● **Problem requirements**: Only the lines running from the line with "25 98 41.47" to the end of the records below belong in the answer, each copied exactly.

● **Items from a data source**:

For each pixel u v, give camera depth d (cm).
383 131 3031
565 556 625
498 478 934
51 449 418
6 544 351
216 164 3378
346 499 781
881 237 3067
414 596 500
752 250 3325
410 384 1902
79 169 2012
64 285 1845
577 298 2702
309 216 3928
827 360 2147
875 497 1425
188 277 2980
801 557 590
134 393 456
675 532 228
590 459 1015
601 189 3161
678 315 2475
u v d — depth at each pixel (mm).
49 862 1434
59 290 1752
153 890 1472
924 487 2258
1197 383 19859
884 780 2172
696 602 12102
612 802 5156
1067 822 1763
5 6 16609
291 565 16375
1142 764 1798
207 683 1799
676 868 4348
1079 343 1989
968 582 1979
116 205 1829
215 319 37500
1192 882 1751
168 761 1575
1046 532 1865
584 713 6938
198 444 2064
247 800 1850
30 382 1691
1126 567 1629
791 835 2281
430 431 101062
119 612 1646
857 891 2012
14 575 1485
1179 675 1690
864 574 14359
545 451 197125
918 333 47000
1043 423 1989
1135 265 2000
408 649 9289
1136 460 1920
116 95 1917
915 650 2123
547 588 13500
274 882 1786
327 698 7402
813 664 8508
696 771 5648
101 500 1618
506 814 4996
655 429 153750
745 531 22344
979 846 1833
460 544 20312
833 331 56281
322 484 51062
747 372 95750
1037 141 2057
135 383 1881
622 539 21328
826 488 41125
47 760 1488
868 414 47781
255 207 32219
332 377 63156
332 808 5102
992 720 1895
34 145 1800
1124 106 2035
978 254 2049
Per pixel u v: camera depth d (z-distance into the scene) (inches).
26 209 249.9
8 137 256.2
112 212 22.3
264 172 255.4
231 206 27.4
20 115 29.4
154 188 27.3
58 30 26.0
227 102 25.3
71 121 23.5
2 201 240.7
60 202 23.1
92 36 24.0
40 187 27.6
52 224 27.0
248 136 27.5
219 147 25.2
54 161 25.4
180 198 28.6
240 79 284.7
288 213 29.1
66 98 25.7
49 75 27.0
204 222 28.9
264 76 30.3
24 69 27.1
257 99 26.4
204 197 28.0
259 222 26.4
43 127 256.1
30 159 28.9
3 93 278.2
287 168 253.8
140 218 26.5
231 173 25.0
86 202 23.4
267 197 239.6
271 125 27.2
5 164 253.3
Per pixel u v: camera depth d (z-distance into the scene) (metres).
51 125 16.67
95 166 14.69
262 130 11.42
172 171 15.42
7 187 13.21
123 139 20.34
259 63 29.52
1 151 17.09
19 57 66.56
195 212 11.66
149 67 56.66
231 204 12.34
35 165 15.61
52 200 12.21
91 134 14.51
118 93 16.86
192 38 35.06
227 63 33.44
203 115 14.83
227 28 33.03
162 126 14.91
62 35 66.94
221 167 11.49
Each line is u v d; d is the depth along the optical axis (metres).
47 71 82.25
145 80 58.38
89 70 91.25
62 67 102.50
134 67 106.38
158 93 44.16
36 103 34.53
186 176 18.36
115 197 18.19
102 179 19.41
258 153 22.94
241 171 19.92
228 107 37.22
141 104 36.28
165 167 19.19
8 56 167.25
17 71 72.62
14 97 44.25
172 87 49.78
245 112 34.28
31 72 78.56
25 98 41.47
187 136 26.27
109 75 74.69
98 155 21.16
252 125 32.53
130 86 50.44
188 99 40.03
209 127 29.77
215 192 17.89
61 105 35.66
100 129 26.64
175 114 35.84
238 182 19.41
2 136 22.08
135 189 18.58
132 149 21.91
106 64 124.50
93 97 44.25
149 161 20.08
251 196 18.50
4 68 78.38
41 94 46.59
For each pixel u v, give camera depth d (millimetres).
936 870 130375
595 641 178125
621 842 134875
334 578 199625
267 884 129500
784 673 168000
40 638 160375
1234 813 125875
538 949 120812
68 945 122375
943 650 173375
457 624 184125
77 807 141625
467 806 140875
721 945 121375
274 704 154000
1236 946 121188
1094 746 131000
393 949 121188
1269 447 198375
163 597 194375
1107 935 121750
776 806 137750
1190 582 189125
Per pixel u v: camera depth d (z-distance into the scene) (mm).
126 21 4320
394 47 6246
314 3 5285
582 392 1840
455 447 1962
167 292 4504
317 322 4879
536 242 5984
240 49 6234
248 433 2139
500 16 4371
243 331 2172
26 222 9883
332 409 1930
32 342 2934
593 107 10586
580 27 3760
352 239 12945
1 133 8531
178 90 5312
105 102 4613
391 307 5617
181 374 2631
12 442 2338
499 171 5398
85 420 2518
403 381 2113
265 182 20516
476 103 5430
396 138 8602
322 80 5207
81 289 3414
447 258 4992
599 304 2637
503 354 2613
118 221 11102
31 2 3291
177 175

● **Result for this task**:
25 98 41.47
187 136 26.27
109 75 74.69
98 155 21.16
252 125 32.53
130 86 50.44
188 99 40.03
209 127 29.77
215 192 17.89
61 105 35.66
100 129 26.64
175 114 35.84
238 182 19.41
2 136 22.08
135 189 18.58
132 149 21.91
106 64 124.50
93 97 44.25
149 161 20.08
251 196 18.50
4 68 78.38
41 94 46.59
For each pixel u v, give camera depth d (millimetres).
936 870 130375
595 641 178125
621 842 134875
334 578 199625
267 884 129500
784 673 168000
40 638 160375
1234 813 125875
538 949 120812
68 945 122375
943 650 173375
457 624 184125
77 807 141625
467 806 140875
721 945 121375
274 704 154000
1236 946 121188
1094 746 131000
393 949 121188
1269 447 198375
163 597 194375
1107 935 121750
776 806 137750
1190 582 189125
Per pixel u v: camera depth d (z-distance into the scene) (mm).
126 21 4320
394 47 6246
314 3 5285
582 392 1840
455 447 1962
167 292 4504
317 322 4879
536 242 5984
240 49 6234
248 433 2139
500 16 4371
243 331 2172
26 222 9883
332 409 1930
32 342 2934
593 107 10586
580 27 3760
352 239 12945
1 133 8531
178 90 5312
105 102 4613
391 307 5617
181 374 2631
12 442 2338
499 171 5398
85 420 2518
403 381 2113
265 182 20516
476 103 5430
396 138 8602
322 80 5207
81 289 3414
447 258 4992
599 304 2637
503 354 2613
118 221 11102
31 2 3291
177 175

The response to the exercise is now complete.